明明有吸引人的臉,怎麼就長著討人嫌的脾氣呢?這世上大概除了自己估計就沒人再瞧得上他了, 他還不要自己呢,切,以後有他後悔的!

關程舔舔舌,打算吃下梁暮的豆腐,沒敢親嘴,便叭噠了下他的額頭,然後帶著心滿意足表情躺下睡覺。

梁暮早上起來,嚐到了宿醉的難受,頭痛歸頭痛,他還是清楚記得關程的話,搖醒了睡得還很香的關程問,你昨天說的是真的吧。

關程想揍他,眯著眼說什麼?

梁暮顯得很不滿,說,你別以為我醉了我就不知道!你答應過我的。

關程睜眼,想了許久也沒想起自己答應梁暮什麼了。

梁暮很氣憤,氣鼓鼓的下床,瞧著鏡子裏的自個又失笑,怎麼這麼像討不到糖吃的小孩子?可是不管怎麼樣,關程既然說了,就應該做到。

梁暮洗瀨好,神情氣爽的出去,扯了關程起來,笑眯眯說,起來,給你買皮蛋瘦肉粥。

這之後,梁暮總在下班後過來等關程一塊去食堂吃飯,陪關程打籃球,甚至於工作期間時不時去倉庫晃蕩,找關程說說話。

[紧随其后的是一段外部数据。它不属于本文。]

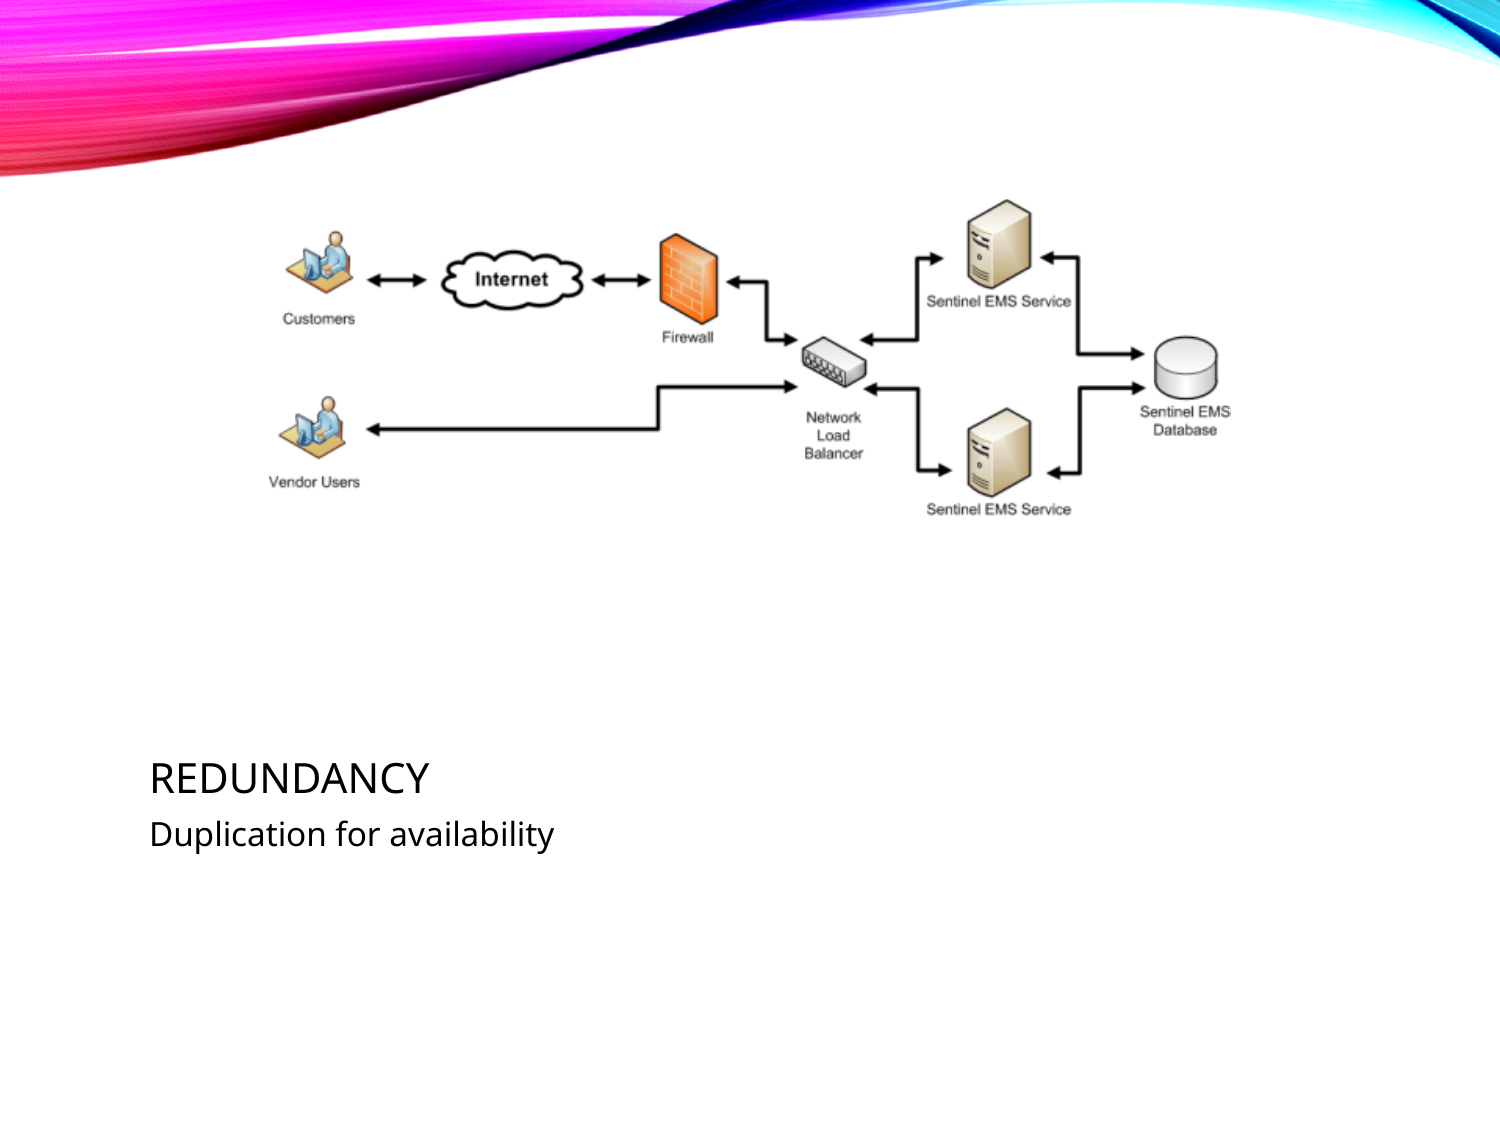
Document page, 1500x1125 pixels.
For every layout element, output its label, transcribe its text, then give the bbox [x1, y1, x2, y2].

關程是在楊笑的提醒下發覺梁暮的不對勁,這幾日,他總在莫明其妙的討好自己,並且很喜歡粘自己,這麼想著關程的心便開始不規律地跳動,他不禁想梁暮是不是瞧上自己了?而且還是以看情人的眼光瞧上的?

可後來又覺得氣餒,想也知道肯定是宮梓這事對他打擊太大了,迫使他想抓住自己這根浮木,他大概是怕自己也離開了,他就真的孤單一人了。

一塊吃晚飯的時候,關程試探著說,梁暮,我想回家了。

梁暮抬頭,表情難看,說,這麼突然?

關程低頭說出來也太久了,再說年紀也大了,該回家討老婆了。

梁暮戳著飯,不說話,隔了好一會才道,那我跟你一道走吧。

啊?

梁暮用很認真地表情說我可以去無錫開店的。

這話關程覺得可以等同於那句“隻要你一句話,我可以放下一切陪你浪跡天涯”,關程很感動,不管梁暮這話是用在友情還是愛情,都讓他內心震憾。

關程嘿嘿笑說錢沒賺夠呢,回去幹嗎?

梁暮反映遲鈍了,好久才笑,說小孩兒,騙我呢。

關程笑嗬嗬地湊近他說,你是不是那個我啊。

梁暮笑著裝傻,什麼那個你?

關程撇嘴說沒勁。

梁暮把魚餅夾給他說,快吃。

關程第一次覺得梁暮很惡劣,他總是裝著不在意的用種種行為把自己那顆早已平靜的心又開始吊的七上八下的,關程很氣憤地想,工作上的那些數字夠讓他傷腦筋了,梁暮還不放過自己,他還得分心猜測梁暮的用意了,或許他應該試試花瓣這種古老的選擇方法。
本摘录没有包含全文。